The Apostolate
The whole
Church is apostolic, in that she remains, through the successors of St. Peter
and the other apostles, in communion of faith and life with her origin: and in
that she is “sent out” into the whole world. All members of the Church share
in this mission, though in various ways. “The Christian vocation is, of its
nature, a vocation to the apostolate as well. “Indeed, we call an apostolate
“every activity of the Mystical Body” that aims “to spread the Kingdom of
Christ over all the earth.”
“Christ,
sent by the Father, is the source of the Church’s whole apostolate”; thus
the fruitfulness of apostolate for ordained ministers as well as for lay people
clearly depends on their vital union with Christ. In keeping with their
vocations, the demands of the times and the various gifts of the Holy Spirit,
the apostolate assumes the most varied forms.
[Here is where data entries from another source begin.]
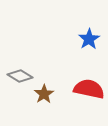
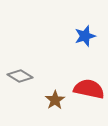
blue star: moved 4 px left, 3 px up; rotated 15 degrees clockwise
brown star: moved 11 px right, 6 px down
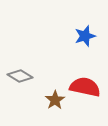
red semicircle: moved 4 px left, 2 px up
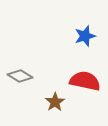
red semicircle: moved 6 px up
brown star: moved 2 px down
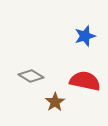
gray diamond: moved 11 px right
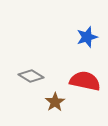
blue star: moved 2 px right, 1 px down
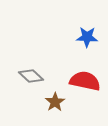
blue star: rotated 20 degrees clockwise
gray diamond: rotated 10 degrees clockwise
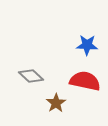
blue star: moved 8 px down
brown star: moved 1 px right, 1 px down
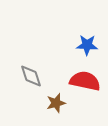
gray diamond: rotated 30 degrees clockwise
brown star: rotated 18 degrees clockwise
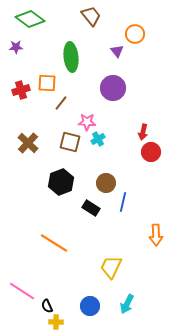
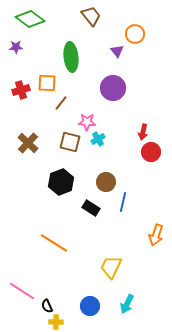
brown circle: moved 1 px up
orange arrow: rotated 20 degrees clockwise
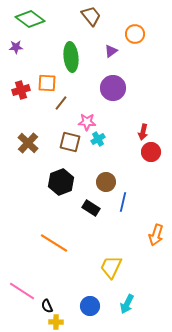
purple triangle: moved 6 px left; rotated 32 degrees clockwise
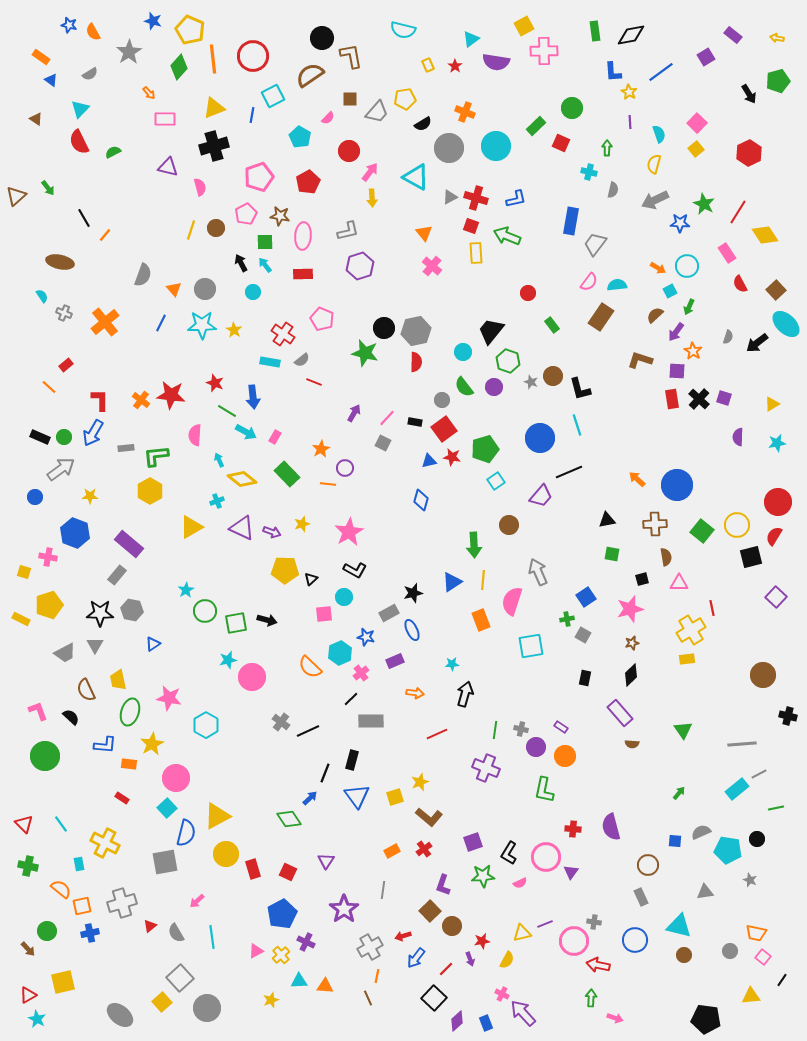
But charity, drawn from the
Eucharist above all, is always ”as it were, the soul of the whole
apostolate.”
The Church is
ultimately one, holy, catholic, and apostolic in her deepest and ultimate
identity, because it is in her that “the kingdom of heaven,” the “Reign of
God,” already exists and will be fulfilled at the end of time. The kingdom has
come in the person of Christ and grows mysteriously in the hearts of those
incorporated into him, until its full eschatological manifestation. Then all
those he has redeemed and made “holy and blameless before him in love,” will
be gathered together as the one People of God, the “Bride of the Lamb,”
“the holy city Jerusalem coming down out of heaven from God, having the glory
of God.” For “the wall of the city had twelve foundations, and on them the
twelve names of the twelve apostles of the Lamb.”